Kedua, merebaknya desakralisasi bahasa Arab. Sebagian orang Islam meyakini bahwa bahasa Arab mengandung kesakralan dan kesucian yang harus selalu dijaga. Dalam pandangan mereka, pemeliharaan terhadap bahasa Arab sebagai ‘aset agama’ merupakan kebajikan yang mendermakan pahala berlipat. Sebaliknya, penelantaran terhadapnya merupakan keburukan yang ringan membuahkan dosa. Sampai-sampai pernah suatu ketika seorang muslim menemukan lembaran bertuliskan kalimat Arab.
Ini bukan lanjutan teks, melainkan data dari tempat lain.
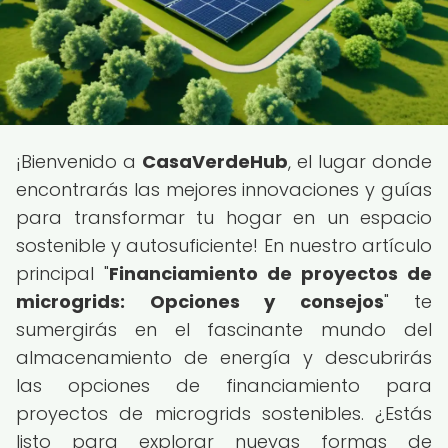
¡Bienvenido a
CasaVerdeHub
, el lugar donde
encontrarás las mejores innovaciones y guías
para transformar tu hogar en un espacio
sostenible y autosuficiente! En nuestro artículo
principal "
Financiamiento de proyectos de
microgrids: Opciones y consejos
" te
sumergirás en el fascinante mundo del
almacenamiento de energía y descubrirás
las opciones de financiamiento para
proyectos de microgrids sostenibles. ¿Estás
listo para explorar nuevas formas de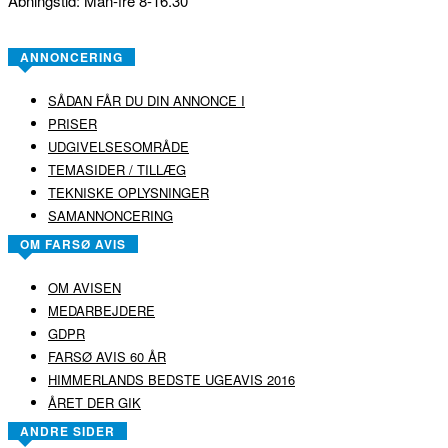
Åbningstid: Man-fre 8-16.30
ANNONCERING
SÅDAN FÅR DU DIN ANNONCE I
PRISER
UDGIVELSESOMRÅDE
TEMASIDER / TILLÆG
TEKNISKE OPLYSNINGER
SAMANNONCERING
OM FARSØ AVIS
OM AVISEN
MEDARBEJDERE
GDPR
FARSØ AVIS 60 ÅR
HIMMERLANDS BEDSTE UGEAVIS 2016
ÅRET DER GIK
ANDRE SIDER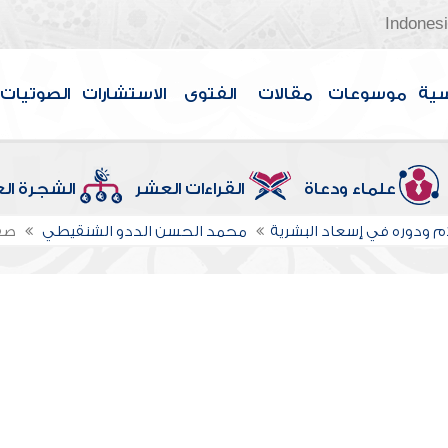
Indones
سية
موسوعات
مقالات
الفتوى
الاستشارات
الصوتيات
علماء ودعاة
القراءات العشر
الشجرة ال
ام ودوره في إسعاد البشرية
محمد الحسن الددو الشنقيطي
صف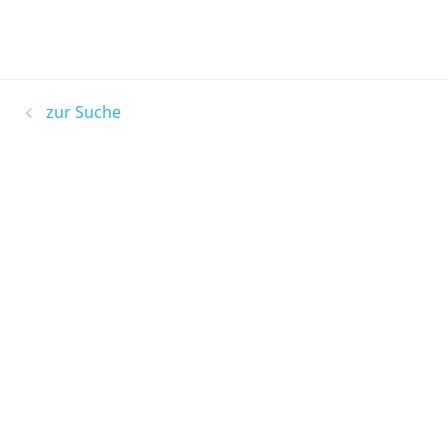
zur Suche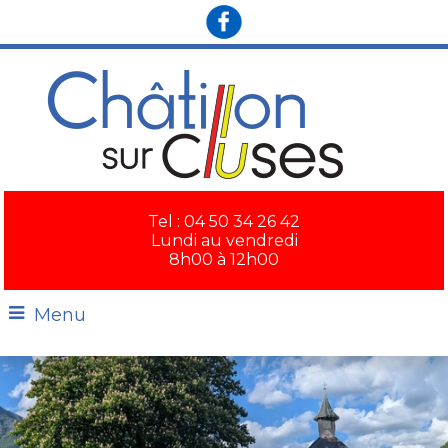
×
Tel : 04 50 34 26 42
Lundi au vendredi
8h00 à 12h00
Menu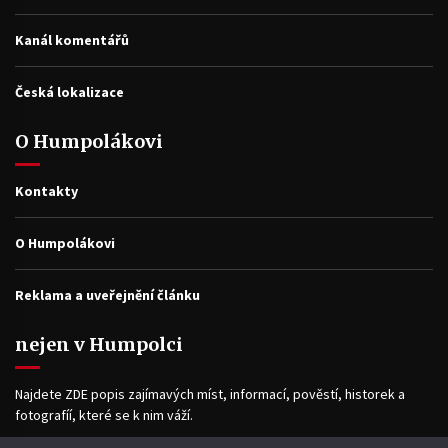
Kanál komentářů
Česká lokalizace
O Humpolákovi
Kontakty
O Humpolákovi
Reklama a uveřejnění článku
nejen v Humpolci
Najdete ZDE popis zajímavých míst, informací, pověstí, historek a
fotografíí, které se k nim váží.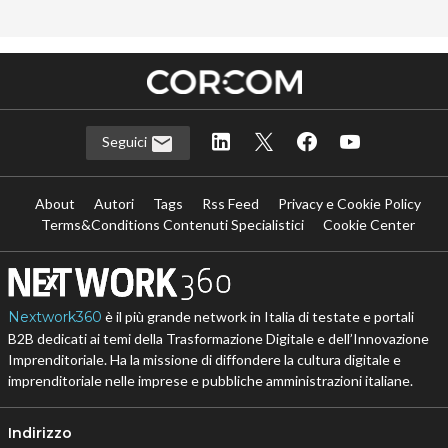
Seguici
About
Autori
Tags
Rss Feed
Privacy e Cookie Policy
Terms&Conditions Contenuti Specialistici
Cookie Center
Nextwork360
è il più grande network in Italia di testate e portali
B2B dedicati ai temi della Trasformazione Digitale e dell’Innovazione
Imprenditoriale. Ha la missione di diffondere la cultura digitale e
imprenditoriale nelle imprese e pubbliche amministrazioni italiane.
Indirizzo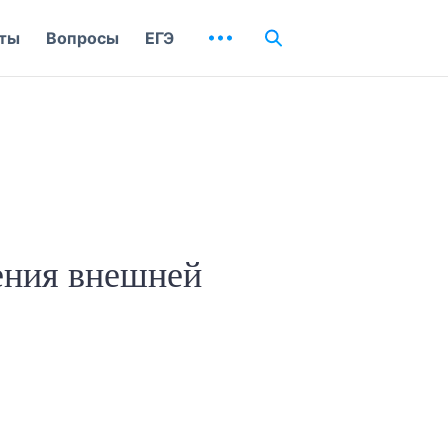
ты
Вопросы
ЕГЭ
ения внешней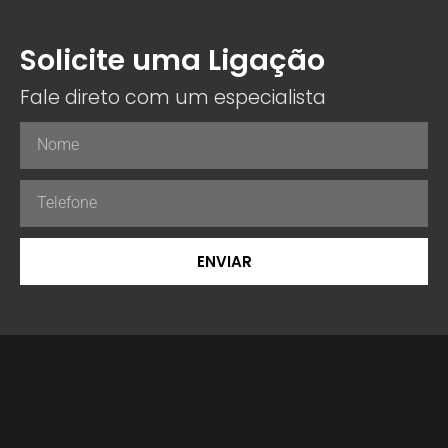
Solicite uma Ligação
Fale direto com um especialista
ENVIAR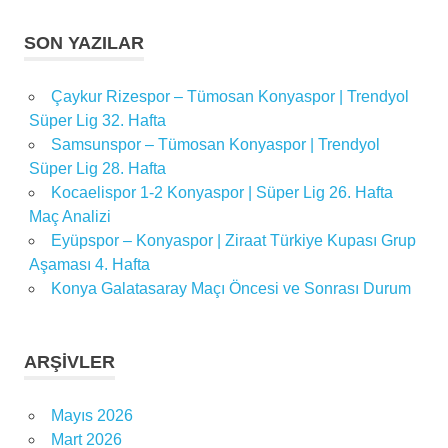
SON YAZILAR
Çaykur Rizespor – Tümosan Konyaspor | Trendyol
Süper Lig 32. Hafta
Samsunspor – Tümosan Konyaspor | Trendyol
Süper Lig 28. Hafta
Kocaelispor 1-2 Konyaspor | Süper Lig 26. Hafta
Maç Analizi
Eyüpspor – Konyaspor | Ziraat Türkiye Kupası Grup
Aşaması 4. Hafta
Konya Galatasaray Maçı Öncesi ve Sonrası Durum
ARŞIVLER
Mayıs 2026
Mart 2026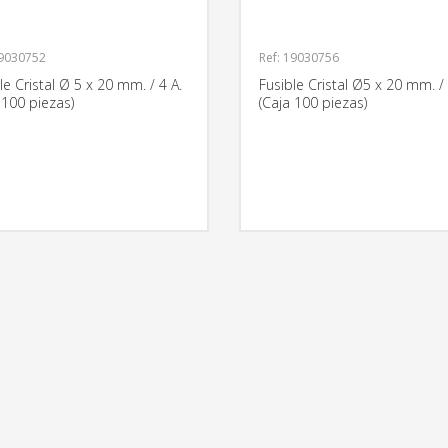
19030752
Ref: 19030756
le Cristal Ø 5 x 20 mm. / 4 A.
Fusible Cristal Ø5 x 20 mm. / 
 100 piezas)
(Caja 100 piezas)
MÁS INFORMACIÓN
MÁS INFO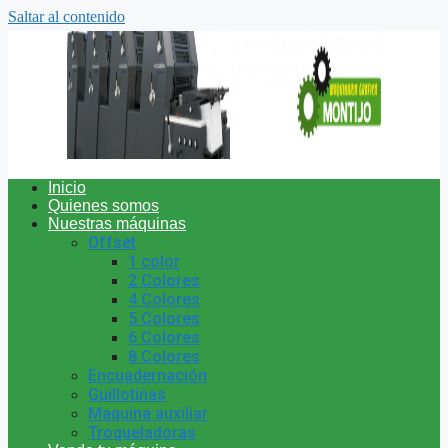
Saltar al contenido
Inicio
Quienes somos
Nuestras máquinas
Offset
1 color
2 Colores
4 Colores
5 Colores
6 Colores
8 Colores
Encuadernación
Guillotinas
Maquina auxiliar
Troqueladoras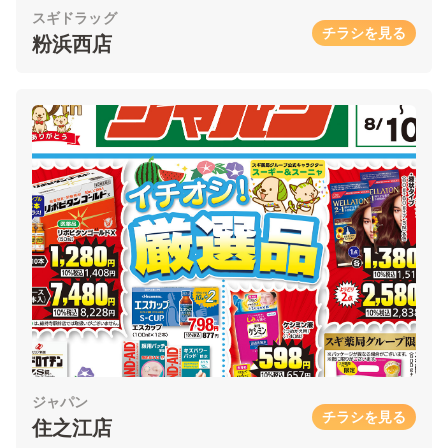
スギドラッグ
チラシを見る
粉浜西店
ジャパン
チラシを見る
住之江店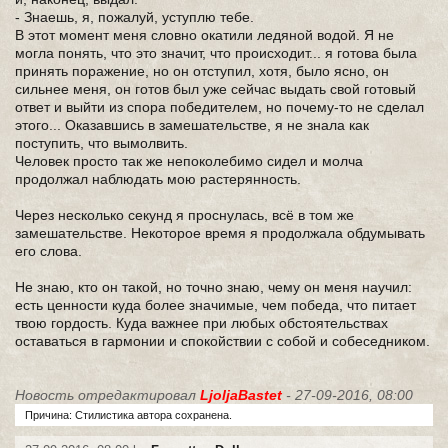
- Знаешь, я, пожалуй, уступлю тебе.
В этот момент меня словно окатили ледяной водой. Я не
могла понять, что это значит, что происходит... я готова была
принять поражение, но он отступил, хотя, было ясно, он
сильнее меня, он готов был уже сейчас выдать свой готовый
ответ и выйти из спора победителем, но почему-то не сделал
этого... Оказавшись в замешательстве, я не знала как
поступить, что вымолвить.
Человек просто так же непоколебимо сидел и молча
продолжал наблюдать мою растерянность.
Через несколько секунд я проснулась, всё в том же
замешательстве. Некоторое время я продолжала обдумывать
его слова.
Не знаю, кто он такой, но точно знаю, чему он меня научил:
есть ценности куда более значимые, чем победа, что питает
твою гордость. Куда важнее при любых обстоятельствах
оставаться в гармонии и спокойствии с собой и собеседником.
Новость отредактировал
LjoljaBastet
- 27-09-2016, 08:00
Причина: Стилистика автора сохранена.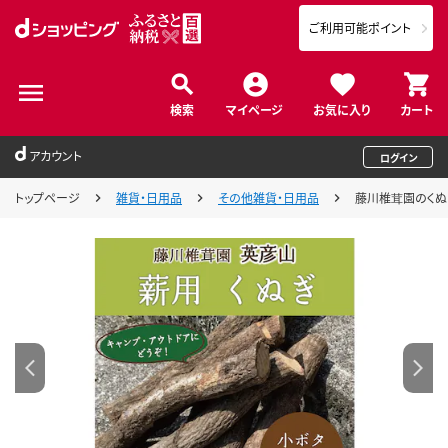
ご利用可能ポイント
検索
マイページ
お気に入り
カート
アカウント
ログイン
トップページ
雑貨・日用品
その他雑貨・日用品
藤川椎茸園のくぬぎ 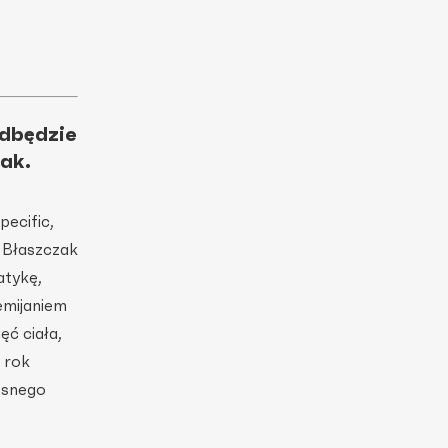
dbędzie
ak.
pecific,
 Błaszczak
atykę,
emijaniem
ęć ciała,
a rok
esnego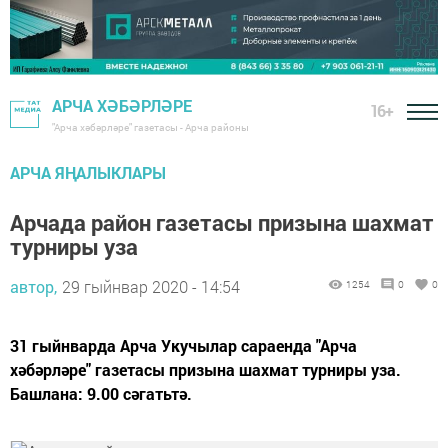
АРЧА ХӘБӘРЛӘРЕ
16+
"Арча хәбәрләре" газетасы - Арча районы
АРЧА ЯҢАЛЫКЛАРЫ
Арчада район газетасы призына шахмат
турниры уза
автор,
29 гыйнвар 2020 - 14:54
1254
0
0
31 гыйнварда Арча Укучылар сараенда "Арча
хәбәрләре" газетасы призына шахмат турниры уза.
Башлана: 9.00 сәгатьтә.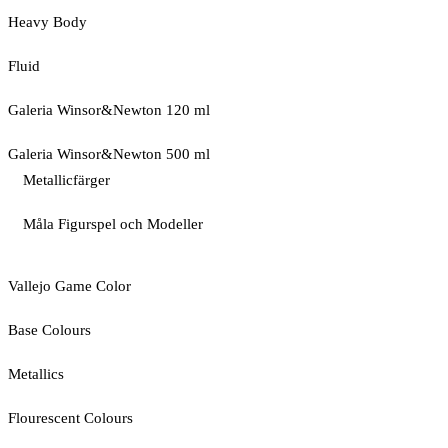
Heavy Body
Fluid
Galeria Winsor&Newton 120 ml
Galeria Winsor&Newton 500 ml
Metallicfärger
Måla Figurspel och Modeller
Vallejo Game Color
Base Colours
Metallics
Flourescent Colours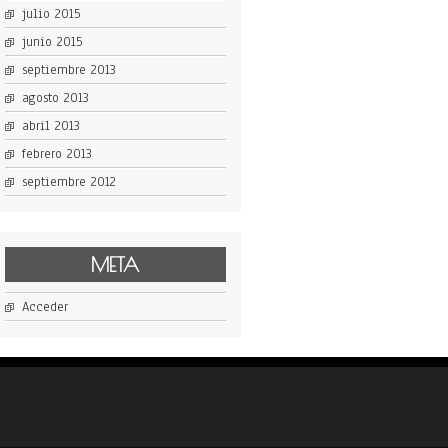
julio 2015
junio 2015
septiembre 2013
agosto 2013
abril 2013
febrero 2013
septiembre 2012
META
Acceder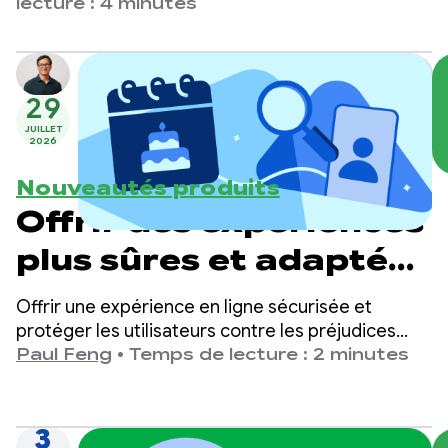
de contenu multimédia sécurisé et facile à
lecture : 4 minutes
implémenter, nous apportons désormais le même
niveau de confidentialité, de simplicité et
d'expérience utilisateur de qualité à la sélection
de contacts.
29
JUILLET
2026
Nouveautés produits
Offrir des expériences
plus sûres et adaptées
à l'âge sur Google Play
Offrir une expérience en ligne sécurisée et
protéger les utilisateurs contre les préjudices
sont des priorités absolues sur Google Play.
Paul Feng
•
Temps de lecture : 2 minutes
3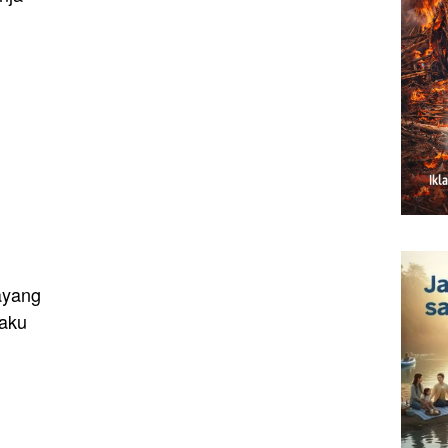
ayang
daku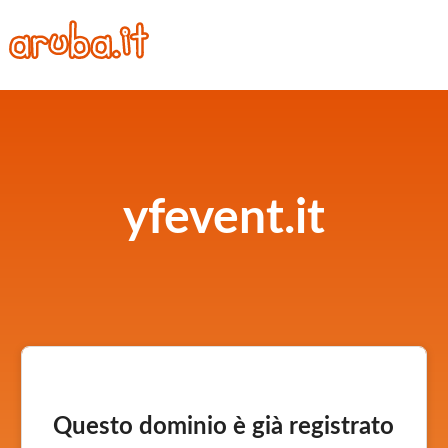
yfevent.it
Questo dominio è già registrato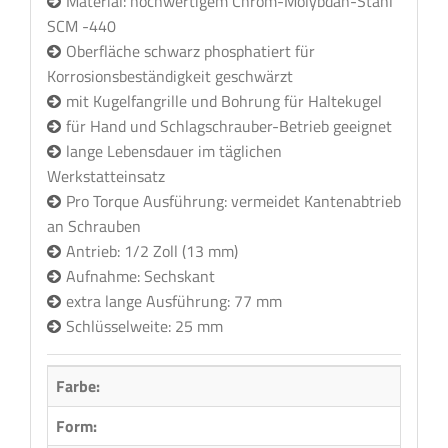
Material: hochwertigem Chrom-Molybdän-Stahl
SCM -440
Oberfläche schwarz phosphatiert für
Korrosionsbeständigkeit geschwärzt
mit Kugelfangrille und Bohrung für Haltekugel
für Hand und Schlagschrauber-Betrieb geeignet
lange Lebensdauer im täglichen
Werkstatteinsatz
Pro Torque Ausführung: vermeidet Kantenabtrieb
an Schrauben
Antrieb: 1/2 Zoll (13 mm)
Aufnahme: Sechskant
extra lange Ausführung: 77 mm
Schlüsselweite: 25 mm
Farbe:
Form:
Rund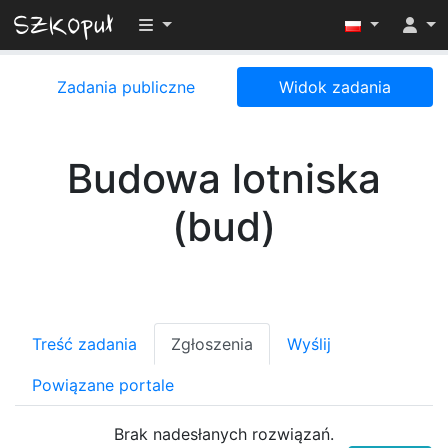
Przełącz widoczność menu
Zadania publiczne
Widok zadania
Budowa lotniska
(bud)
Treść zadania
Zgłoszenia
Wyślij
Powiązane portale
Brak nadesłanych rozwiązań.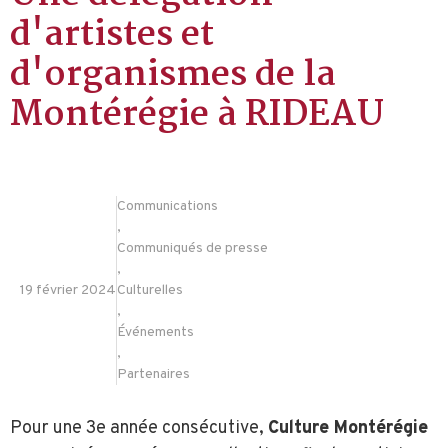
d'artistes et
d'organismes de la
Montérégie à RIDEAU
Communications
,
Communiqués de presse
,
19 février 2024
Culturelles
,
Événements
,
Partenaires
Pour une 3e année consécutive,
Culture Montérégie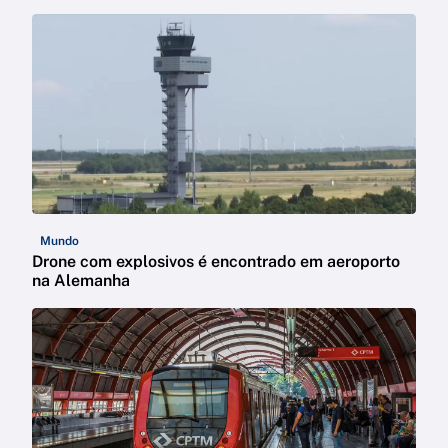
Mundo
Drone com explosivos é encontrado em aeroporto
na Alemanha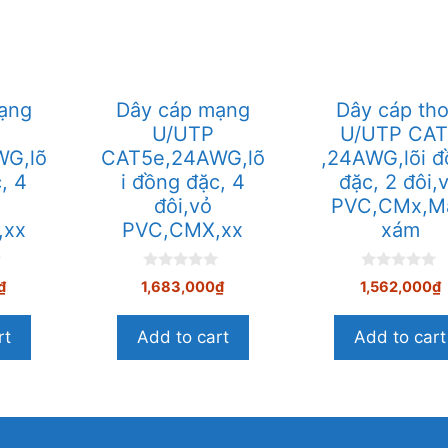
ạng
Dây cáp mạng
Dây cáp thoa
U/UTP
U/UTP CA
G,lõ
CAT5e,24AWG,lõ
,24AWG,lõi đ
c, 4
i đồng đặc, 4
đặc, 2 đôi,v
đôi,vỏ
PVC,CMx,Ma
,xx
PVC,CMX,xx
xám
0
0
₫
1,683,000
₫
1,562,000
₫
n
n
g
g
o
o
rt
Add to cart
Add to cart
à
à
i
i
5
5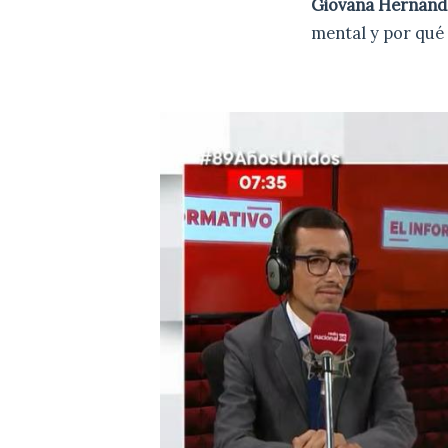
Giovana Hernánd
mental y por qué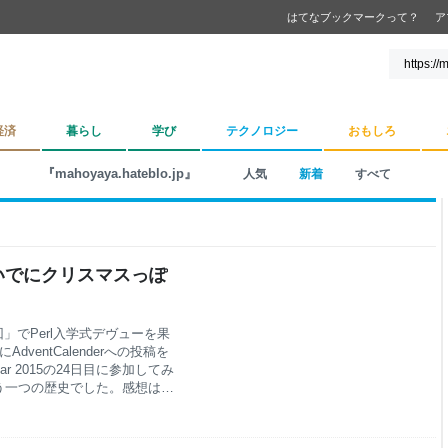
はてなブックマークって？
ア
経済
暮らし
学び
テクノロジー
おもしろ
『mahoyaya.hateblo.jp』
人気
新着
すべて
の復習ついでにクリスマスっぽ
第5回」でPerl入学式デヴューを果
dventCalenderへの投稿を
dar 2015の24日目に参加してみ
式のもう一つの歴史でした。感想は人
えました。 自分もPerl入学
く思いました。 っていうか、
teを利用したwebアプリ開発 この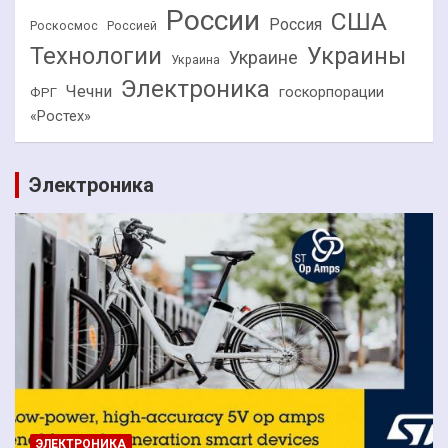
России
США
Россия
Роскосмос
Россией
Технологии
Украины
Украине
Украина
Электроника
Чечни
госкорпорации
ФРГ
«Ростех»
Электроника
ЭЛЕКТРОНИКА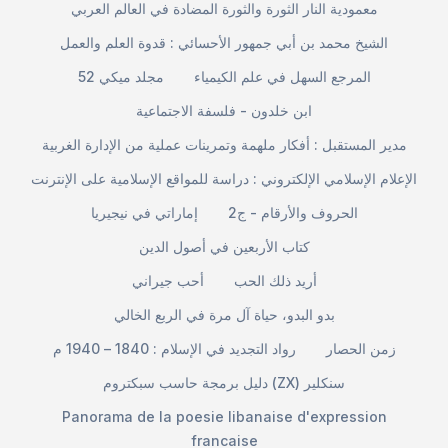
معمودية النار الثورة والثورة المضادة في العالم العربي
الشيخ محمد بن أبي جمهور الأحسائي : قدوة العلم والعمل
المرجع السهل في علم الكيمياء
مجلد ميكي 52
ابن خلدون - فلسفة الاجتماعية
مدير المستقبل : أفكار ملهمة وتمرينات عملية من الإدارة الغربية
الإعلام الإسلامي الإلكتروني : دراسة للمواقع الإسلامية على الإنترنت
الحروف والأرقام - ج2
إماراتي في نيجيريا
كتاب الأربعين في أصول الدين
أريد ذلك الحب
أحب جيراني
بدو البدو، حياة آل مرة في الربع الخالي
زمن الحصار
رواد التجديد في الإسلام : 1840 – 1940 م
دليل برمجة حاسب سبكتروم (ZX) سنكلير
Panorama de la poesie libanaise d'expression
francaise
Ia menganggap bahwa apa yang ditemukkannya itu Al-Qur’an. Nyatanya, hanya kertas biasa dengan huruf-huruf Arab di atasnya. Ada juga yang dengan bangga menyimak penyanyi wanita Timur Tengah sedang melantunkan lagu berbahasa Arab, dengan meliuk-liukkan tubuh serta membuka auratnya. Padahal, lagu tersebut bermuatan hal-hal tabu dan porno. Tambahan lagi, cemoohan atau kata-kata keji bisa juga dilampiaskan dengan bahasa Arab!
Ketiga, citra bahasa Arab sebagai bahasa Islam kian menguat. Hal ini tidak terlepas dari sejarah turunnya Nabi Muhammad, pembawa ajaran Islam, di suatu bangsa yang memakai bahasa Arab sebagai alat komunikasinya. Sebagian orang Islam berpendapat bahwa berbicara dengan bahasa Arab dinilai lebih religius ketimbang dengan bahasa lainnya. Sebagai misal, orang lebih percaya diri jika menyebut hari Ahad daripada Minggu. Seakan-akan, dengan menggunakan Ahad, nuansa keislamannya lebih kental. Padahal, tidak sama sekali.
Jika gejala-gejala tersebut tidak segera diatasi, saya khawatir bahasa Arab akan semakin berkuasa dan memperlihatkan kebengisannya. Jangan-jangan kata khotbah yang kini hanya dipakai untuk menyebut khotbah Jum’at, khotbah Idul Fitri, khotbah Idul Adha, maupun khotbah pada saat-saat tertentu, mengalami perluasan makna, sehingga lama kelamaan menggantikan kata ceramah atau pidato.
Itulah kecurigaan-kecurigaan yang tanpa malu juga saya paparkan dengan mencomot sejumlah bahasa asing, terutama bahasa Arab. Soalnya, saya terlanjur sering mendengarnya di masjid.
Meskipun merasa nyaman dan tenteram sebab berada di masjid, rumah Tuhan, hingga sekarang hati saya belum sepenuhnya tenang. Pasalnya, profesi saya sendiri, takmir, ternyata selundupan dari Arab. Astagfirullah!